◆ Trecho ◆

Talvez Veiga tenha se inspirado nelas, mas foi ainda mais ousado, pois a Conferência de Itatimundé, no romance durou décadas, formou-se a partir de um líder religioso que muda radicalmente seus valores, sem grande conhecimento teórico, e em torno de pessoas simples, e de valores religiosos profundamente arraigados, mas dispostos a viver algo novo, pois nada tem a perder. Propõe assim uma experiência social e política muito mais radical e libertadora, sem a dependência de uma crença no além e a exploração do capital. Nesse sentido, A Casca da Serpente nos mostra uma comunidade brasileira extremamente improvável, mas não impossível, desde que se acredite verdadeiramente em relações humanas mais igualitárias, justas e solidárias. Quiçá surja alguma em tempos futuros.

Registros de origem
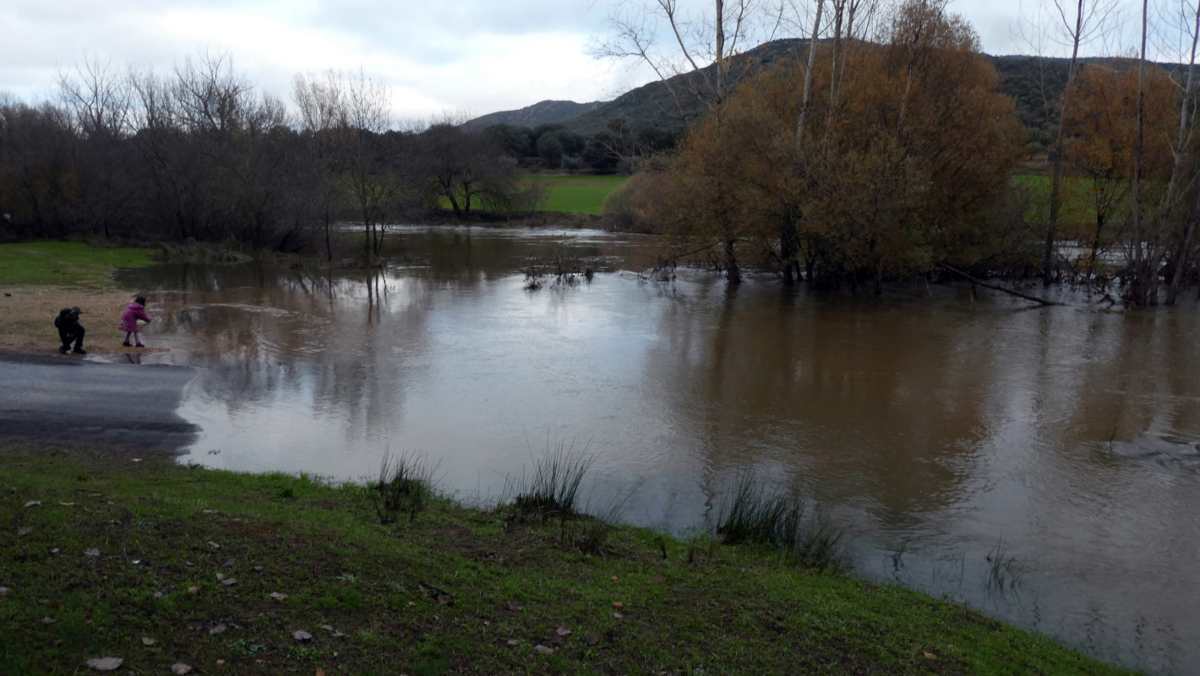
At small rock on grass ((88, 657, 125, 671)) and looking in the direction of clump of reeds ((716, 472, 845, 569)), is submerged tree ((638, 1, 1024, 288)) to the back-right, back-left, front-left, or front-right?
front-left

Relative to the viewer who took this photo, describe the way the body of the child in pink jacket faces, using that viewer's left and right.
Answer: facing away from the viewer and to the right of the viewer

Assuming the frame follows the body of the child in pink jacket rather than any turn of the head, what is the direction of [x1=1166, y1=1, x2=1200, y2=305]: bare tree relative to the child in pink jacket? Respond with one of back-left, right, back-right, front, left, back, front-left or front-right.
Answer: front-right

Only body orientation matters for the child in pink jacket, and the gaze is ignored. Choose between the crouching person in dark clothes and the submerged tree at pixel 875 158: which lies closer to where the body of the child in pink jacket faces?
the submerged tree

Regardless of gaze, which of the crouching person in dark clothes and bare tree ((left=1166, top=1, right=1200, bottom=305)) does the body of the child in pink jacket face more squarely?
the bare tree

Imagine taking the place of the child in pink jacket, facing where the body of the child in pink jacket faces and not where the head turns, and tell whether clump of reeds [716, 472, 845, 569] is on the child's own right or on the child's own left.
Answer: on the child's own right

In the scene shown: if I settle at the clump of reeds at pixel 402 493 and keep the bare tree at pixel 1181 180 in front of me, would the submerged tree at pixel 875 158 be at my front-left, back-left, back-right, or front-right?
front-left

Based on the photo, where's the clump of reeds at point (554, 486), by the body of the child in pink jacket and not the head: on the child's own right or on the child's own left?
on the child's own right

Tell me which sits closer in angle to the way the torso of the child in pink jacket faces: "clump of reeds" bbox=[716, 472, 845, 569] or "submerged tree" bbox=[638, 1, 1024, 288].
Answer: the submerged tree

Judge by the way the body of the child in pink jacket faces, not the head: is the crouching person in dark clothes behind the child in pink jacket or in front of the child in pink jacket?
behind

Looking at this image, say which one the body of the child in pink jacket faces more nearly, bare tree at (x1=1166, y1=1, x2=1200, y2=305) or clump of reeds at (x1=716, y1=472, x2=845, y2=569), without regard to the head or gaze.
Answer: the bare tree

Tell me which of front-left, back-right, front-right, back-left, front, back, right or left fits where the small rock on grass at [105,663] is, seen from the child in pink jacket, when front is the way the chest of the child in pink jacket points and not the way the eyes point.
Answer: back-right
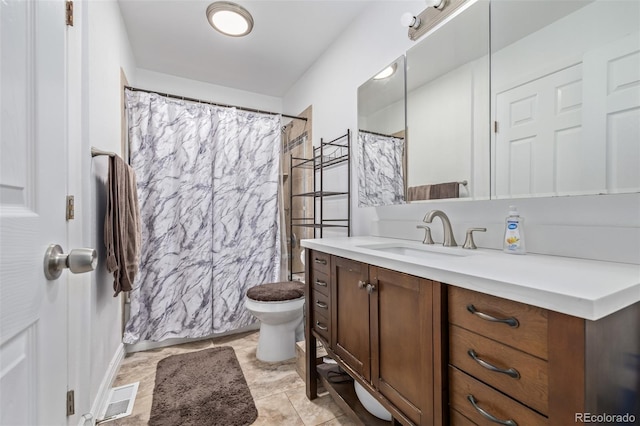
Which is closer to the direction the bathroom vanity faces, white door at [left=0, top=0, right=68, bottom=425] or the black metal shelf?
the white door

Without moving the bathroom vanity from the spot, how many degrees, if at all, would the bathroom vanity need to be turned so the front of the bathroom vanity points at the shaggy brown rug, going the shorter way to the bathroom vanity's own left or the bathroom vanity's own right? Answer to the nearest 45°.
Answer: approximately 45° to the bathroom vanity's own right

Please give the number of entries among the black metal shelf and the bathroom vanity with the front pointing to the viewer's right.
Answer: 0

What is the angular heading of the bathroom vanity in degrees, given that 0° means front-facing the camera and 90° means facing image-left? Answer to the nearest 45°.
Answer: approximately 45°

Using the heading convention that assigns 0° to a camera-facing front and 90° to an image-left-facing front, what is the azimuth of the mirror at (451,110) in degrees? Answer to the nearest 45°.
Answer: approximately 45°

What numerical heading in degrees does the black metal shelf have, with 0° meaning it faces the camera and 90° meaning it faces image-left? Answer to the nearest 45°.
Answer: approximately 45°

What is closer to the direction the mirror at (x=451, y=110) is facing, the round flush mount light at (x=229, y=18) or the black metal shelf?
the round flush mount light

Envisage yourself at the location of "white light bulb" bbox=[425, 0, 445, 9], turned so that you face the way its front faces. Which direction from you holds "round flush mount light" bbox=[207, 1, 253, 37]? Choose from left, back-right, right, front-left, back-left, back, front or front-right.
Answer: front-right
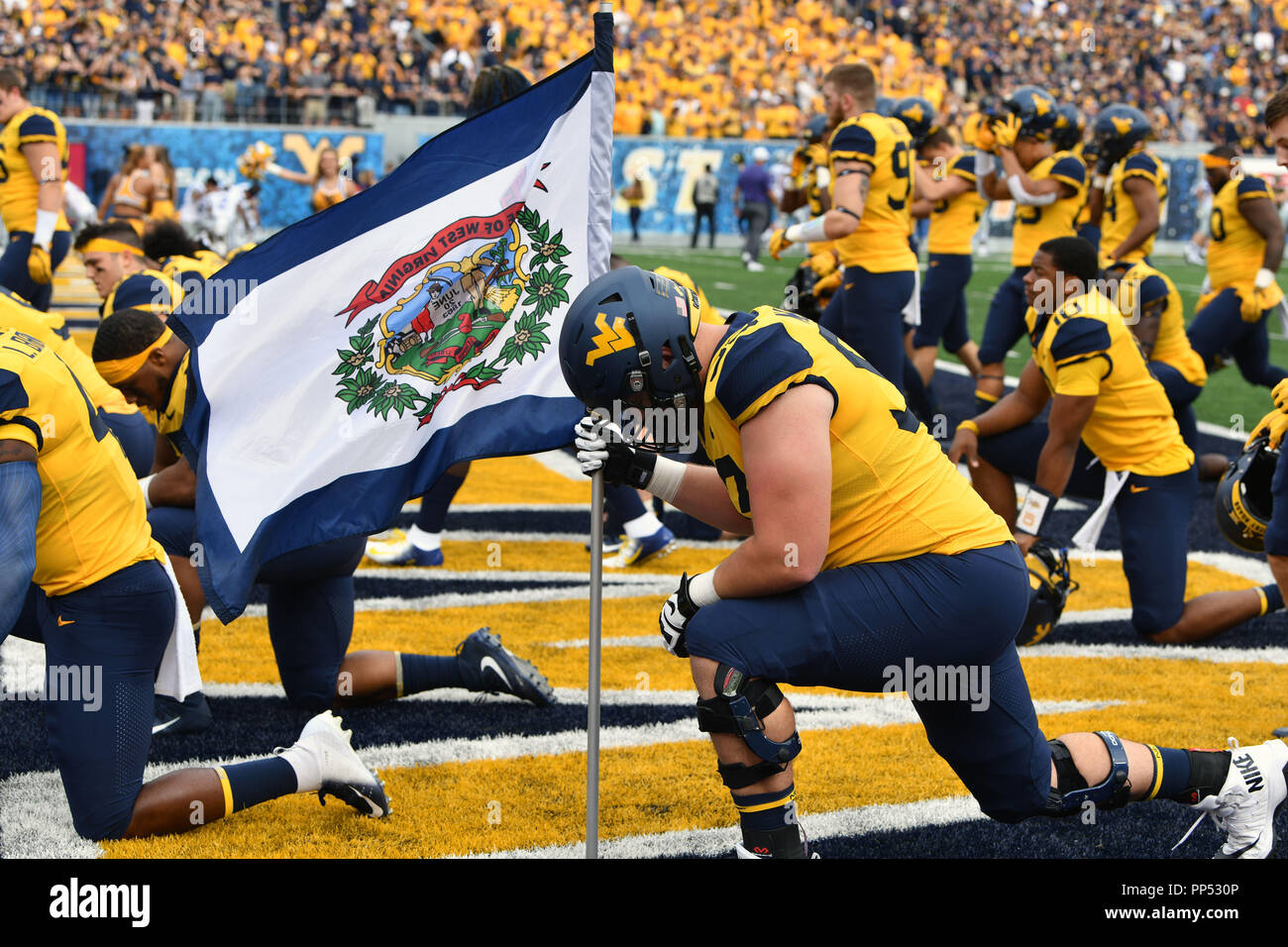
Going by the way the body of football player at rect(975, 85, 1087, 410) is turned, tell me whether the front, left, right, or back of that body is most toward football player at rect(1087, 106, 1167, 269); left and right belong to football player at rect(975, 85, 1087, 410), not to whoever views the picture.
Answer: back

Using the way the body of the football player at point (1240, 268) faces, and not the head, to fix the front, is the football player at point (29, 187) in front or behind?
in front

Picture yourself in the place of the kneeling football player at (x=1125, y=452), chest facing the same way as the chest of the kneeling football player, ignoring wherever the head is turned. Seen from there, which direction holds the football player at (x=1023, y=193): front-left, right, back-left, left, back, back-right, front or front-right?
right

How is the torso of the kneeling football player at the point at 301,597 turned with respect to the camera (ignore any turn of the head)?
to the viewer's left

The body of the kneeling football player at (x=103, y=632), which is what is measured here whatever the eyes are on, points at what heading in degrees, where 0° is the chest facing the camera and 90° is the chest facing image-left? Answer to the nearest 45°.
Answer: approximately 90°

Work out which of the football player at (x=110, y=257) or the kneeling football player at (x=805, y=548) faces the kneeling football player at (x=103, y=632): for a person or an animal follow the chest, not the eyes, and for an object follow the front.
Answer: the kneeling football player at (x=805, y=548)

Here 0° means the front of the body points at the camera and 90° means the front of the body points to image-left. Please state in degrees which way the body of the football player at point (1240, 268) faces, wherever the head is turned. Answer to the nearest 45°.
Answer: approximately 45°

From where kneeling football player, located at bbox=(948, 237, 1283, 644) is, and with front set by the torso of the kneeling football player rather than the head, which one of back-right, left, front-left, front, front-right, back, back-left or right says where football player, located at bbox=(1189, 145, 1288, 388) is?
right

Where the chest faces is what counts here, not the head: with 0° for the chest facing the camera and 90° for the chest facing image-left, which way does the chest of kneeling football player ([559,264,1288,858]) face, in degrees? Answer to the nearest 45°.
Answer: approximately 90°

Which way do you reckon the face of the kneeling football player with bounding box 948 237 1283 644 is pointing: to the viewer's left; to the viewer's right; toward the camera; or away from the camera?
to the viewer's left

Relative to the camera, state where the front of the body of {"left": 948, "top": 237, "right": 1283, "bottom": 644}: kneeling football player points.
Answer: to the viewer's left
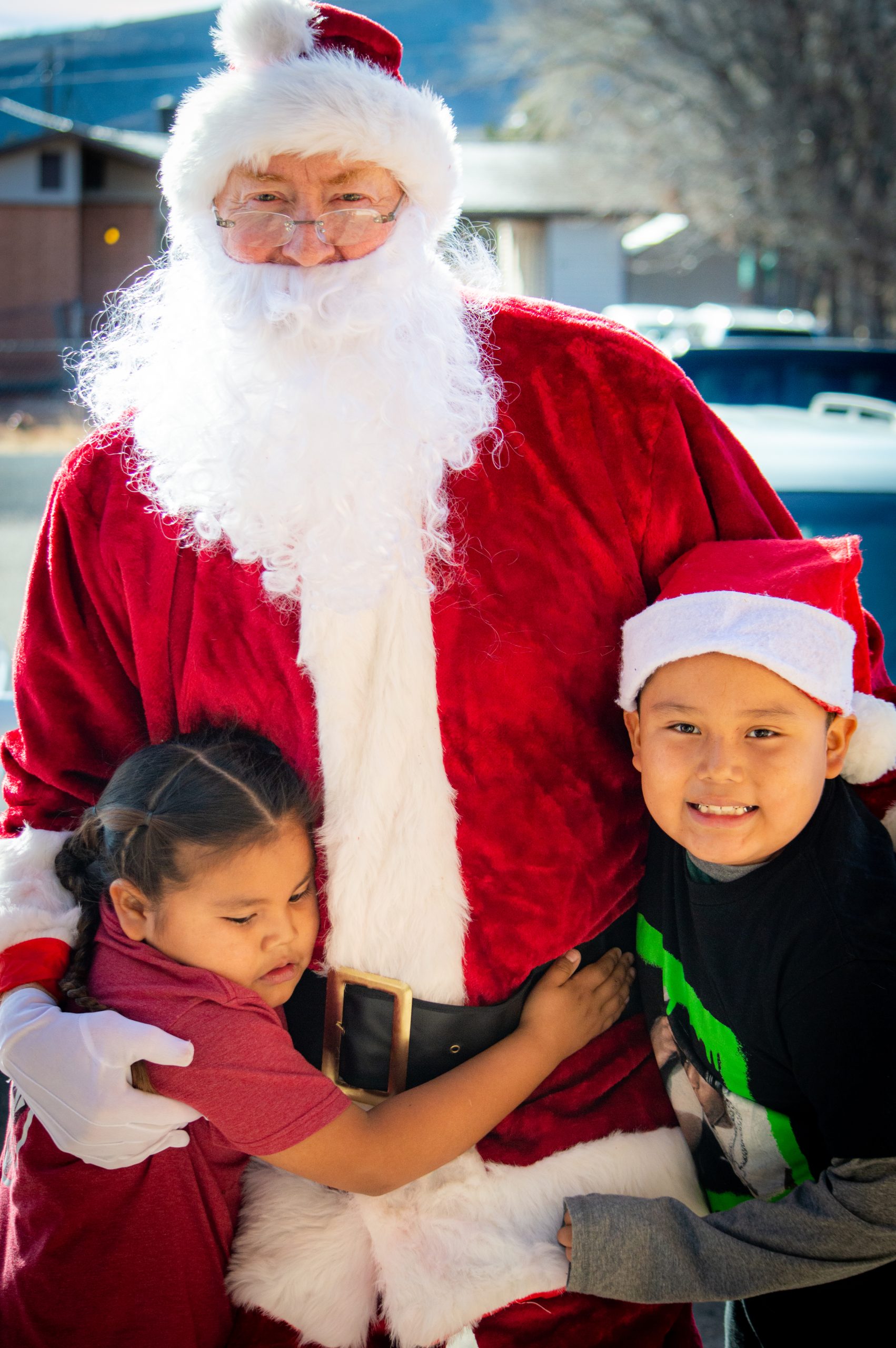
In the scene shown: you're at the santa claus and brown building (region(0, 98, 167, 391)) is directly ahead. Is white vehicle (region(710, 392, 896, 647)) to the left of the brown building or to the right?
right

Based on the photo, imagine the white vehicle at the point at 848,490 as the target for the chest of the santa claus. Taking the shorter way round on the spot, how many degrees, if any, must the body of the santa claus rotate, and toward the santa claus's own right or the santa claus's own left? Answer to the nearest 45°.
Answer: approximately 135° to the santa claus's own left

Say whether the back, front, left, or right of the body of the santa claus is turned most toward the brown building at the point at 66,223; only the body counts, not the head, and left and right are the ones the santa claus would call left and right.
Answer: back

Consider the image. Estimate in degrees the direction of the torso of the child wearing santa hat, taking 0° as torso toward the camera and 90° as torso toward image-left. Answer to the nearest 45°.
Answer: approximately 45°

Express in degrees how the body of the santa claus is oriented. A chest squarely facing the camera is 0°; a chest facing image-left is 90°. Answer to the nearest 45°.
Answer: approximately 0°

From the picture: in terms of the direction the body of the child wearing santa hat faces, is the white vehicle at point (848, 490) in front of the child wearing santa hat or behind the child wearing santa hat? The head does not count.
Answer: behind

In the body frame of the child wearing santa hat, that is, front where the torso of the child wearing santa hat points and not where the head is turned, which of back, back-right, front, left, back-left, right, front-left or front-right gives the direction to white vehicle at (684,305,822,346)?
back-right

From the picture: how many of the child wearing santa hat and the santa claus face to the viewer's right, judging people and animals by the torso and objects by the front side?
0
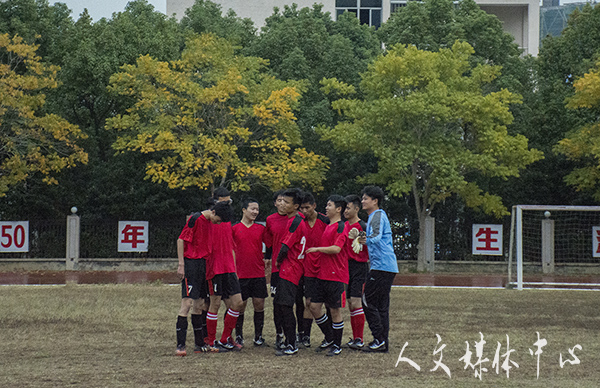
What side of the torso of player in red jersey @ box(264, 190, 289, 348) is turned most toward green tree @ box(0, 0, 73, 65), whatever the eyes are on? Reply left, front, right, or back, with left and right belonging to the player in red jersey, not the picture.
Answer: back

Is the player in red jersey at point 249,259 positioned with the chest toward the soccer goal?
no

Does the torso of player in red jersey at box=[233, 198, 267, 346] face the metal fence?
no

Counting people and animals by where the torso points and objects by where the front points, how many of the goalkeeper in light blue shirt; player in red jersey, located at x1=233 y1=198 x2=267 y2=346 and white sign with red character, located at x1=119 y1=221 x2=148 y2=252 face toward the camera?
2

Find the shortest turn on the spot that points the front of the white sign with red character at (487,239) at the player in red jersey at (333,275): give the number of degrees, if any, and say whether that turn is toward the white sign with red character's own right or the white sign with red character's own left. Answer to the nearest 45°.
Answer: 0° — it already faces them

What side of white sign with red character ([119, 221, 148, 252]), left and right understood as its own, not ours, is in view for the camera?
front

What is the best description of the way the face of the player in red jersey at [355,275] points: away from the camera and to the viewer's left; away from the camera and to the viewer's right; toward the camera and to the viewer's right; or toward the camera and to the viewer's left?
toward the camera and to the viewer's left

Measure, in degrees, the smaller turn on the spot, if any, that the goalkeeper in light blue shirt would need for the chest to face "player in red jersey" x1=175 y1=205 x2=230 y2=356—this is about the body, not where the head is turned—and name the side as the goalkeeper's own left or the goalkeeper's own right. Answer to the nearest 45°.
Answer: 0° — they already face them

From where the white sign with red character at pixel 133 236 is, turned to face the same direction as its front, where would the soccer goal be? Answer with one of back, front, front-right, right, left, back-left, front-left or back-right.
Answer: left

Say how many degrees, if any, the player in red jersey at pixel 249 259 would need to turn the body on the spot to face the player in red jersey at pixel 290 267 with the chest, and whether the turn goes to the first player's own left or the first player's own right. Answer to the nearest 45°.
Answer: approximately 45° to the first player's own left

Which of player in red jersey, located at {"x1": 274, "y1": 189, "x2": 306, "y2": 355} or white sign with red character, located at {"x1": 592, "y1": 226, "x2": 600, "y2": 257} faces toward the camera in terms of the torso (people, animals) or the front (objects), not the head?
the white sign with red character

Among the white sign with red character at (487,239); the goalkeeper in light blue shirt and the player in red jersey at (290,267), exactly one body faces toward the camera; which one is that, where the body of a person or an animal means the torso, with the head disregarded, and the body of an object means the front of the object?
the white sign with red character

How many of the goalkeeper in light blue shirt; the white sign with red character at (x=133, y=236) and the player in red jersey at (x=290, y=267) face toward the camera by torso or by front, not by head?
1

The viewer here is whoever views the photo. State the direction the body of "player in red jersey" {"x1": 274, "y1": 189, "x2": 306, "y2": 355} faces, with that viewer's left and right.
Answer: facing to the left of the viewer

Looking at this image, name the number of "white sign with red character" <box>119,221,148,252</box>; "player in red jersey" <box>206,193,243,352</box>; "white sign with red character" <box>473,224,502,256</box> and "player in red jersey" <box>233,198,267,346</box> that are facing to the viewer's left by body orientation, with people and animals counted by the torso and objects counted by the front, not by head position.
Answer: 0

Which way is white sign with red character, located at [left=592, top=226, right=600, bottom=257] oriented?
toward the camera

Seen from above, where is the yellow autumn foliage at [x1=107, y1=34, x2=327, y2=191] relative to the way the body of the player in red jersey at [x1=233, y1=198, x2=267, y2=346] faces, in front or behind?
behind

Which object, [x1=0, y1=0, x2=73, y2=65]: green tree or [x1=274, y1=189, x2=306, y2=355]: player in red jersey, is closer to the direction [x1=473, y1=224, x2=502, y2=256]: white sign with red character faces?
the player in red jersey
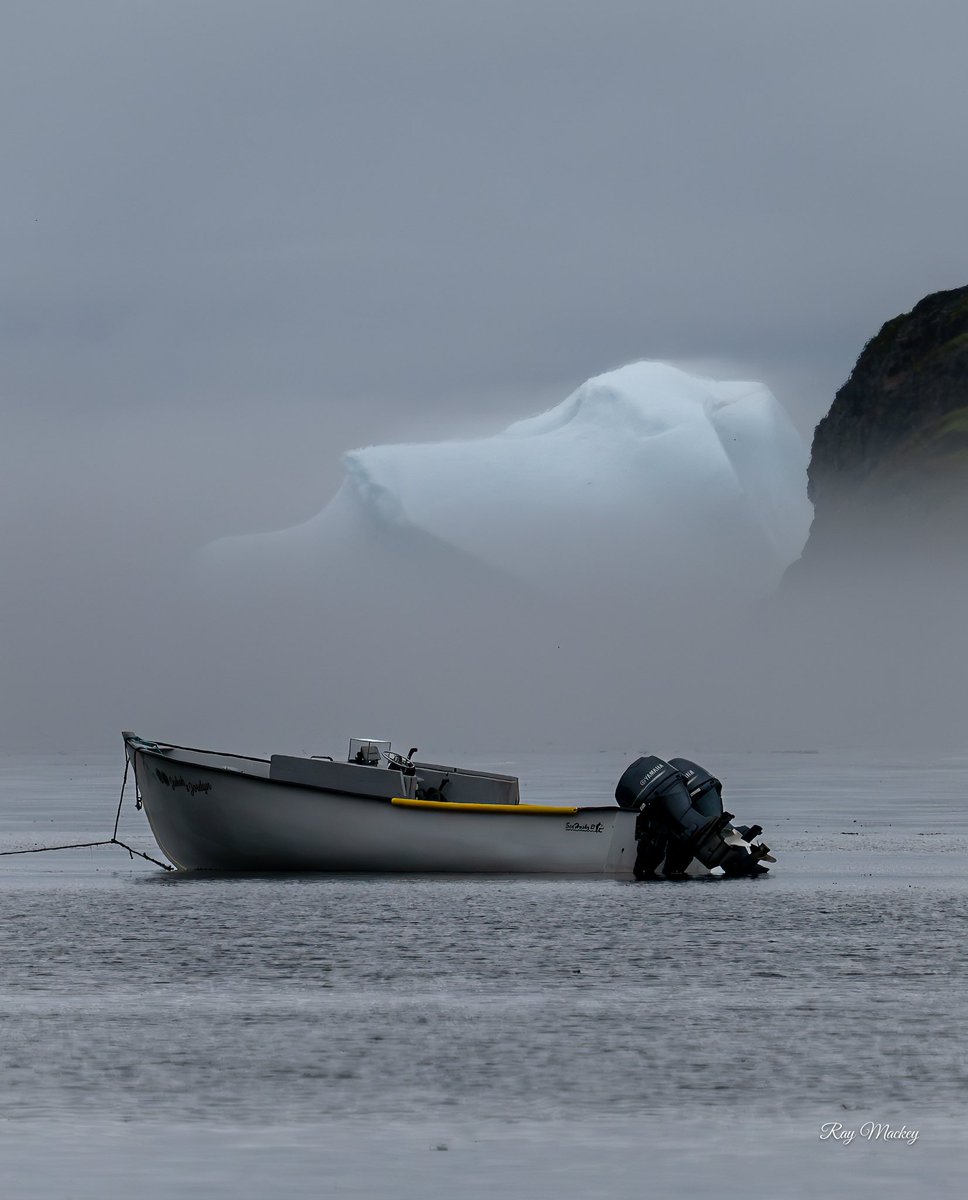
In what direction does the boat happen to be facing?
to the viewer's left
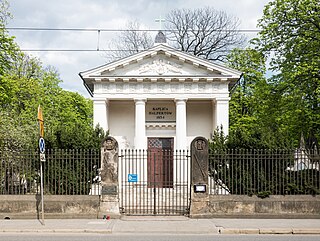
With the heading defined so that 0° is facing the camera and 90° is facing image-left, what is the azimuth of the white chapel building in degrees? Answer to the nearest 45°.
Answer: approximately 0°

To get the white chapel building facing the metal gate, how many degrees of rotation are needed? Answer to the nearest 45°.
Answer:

◆ Aplique a leitura ◆
[1] Extraia do trecho sobre A Casca da Serpente tudo o que vai desde "Talvez Veiga tenha" até "em tempos futuros.".
[2] Indique se cada afirmação concorda com o trecho sobre A Casca da Serpente, respondendo sim ou não e citando as palavras decisivas do trecho: (a) no romance, a Conferência de Itatimundé se prolongou por décadas; (b) o líder religioso que a formou tinha grande conhecimento teórico; (c) a comunidade mostrada no romance é tida como impossível.
[3] Escreva a continuação do trecho sobre A Casca da Serpente a partir do ponto em que ele termina.

◆ Respostas ◆
[1]
Talvez Veiga tenha se inspirado nelas, mas foi ainda mais ousado, pois a Conferência de Itatimundé, no romance durou décadas, formou-se a partir de um líder religioso que muda radicalmente seus valores, sem grande conhecimento teórico, e em torno de pessoas simples, e de valores religiosos profundamente arraigados, mas dispostos a viver algo novo, pois nada tem a perder. Propõe assim uma experiência social e política muito mais radical e libertadora, sem a dependência de uma crença no além e a exploração do capital. Nesse sentido, A Casca da Serpente nos mostra uma comunidade brasileira extremamente improvável, mas não impossível, desde que se acredite verdadeiramente em relações humanas mais igualitárias, justas e solidárias. Quiçá surja alguma em tempos futuros.

[2]
(a) Sim: "no romance durou décadas".
(b) Não: "sem grande conhecimento teórico".
(c) Não: "extremamente improvável, mas não impossível".

[3]
– Marcello Simão Branco

sexta-feira, 23 de junho de 2017

Objetos turbulentos, José J. Veiga

Objetos turbulentos: Contos para ler à luz do dia, José J. Veiga, 157 páginas, Editora Bertrand Brasil, Rio de Janeiro, 1997.

Obra derradeira do mestre da fantasia brasileira José J. Veiga (1915-1999), a coletânea Objetos turbulentos traz uma estrutura de tal modo coerente que é quase certo que foi, desde o começo, planejada para ser publicada e lida em bloco. São onze textos independentes entre si, mas solidamente amarrados, que revelam mistérios por trás de objetos comuns do cotidiano que, por alguma circunstância bizarra, assumem contornos quase sobrenaturais, muitas vezes levando tragédia a seus proprietários.
"Espelho" é um dos textos mais perturbadores do volume, embora o desdobramento da trama não leve a um destino especialmente nefasto. Casal é enfeitiçado por um espelho antigo adquirido em um antiquário. O tema não é novo e já apareceu mais de uma vez na literatura brasileira, mas ganha aqui um contorno naturalista.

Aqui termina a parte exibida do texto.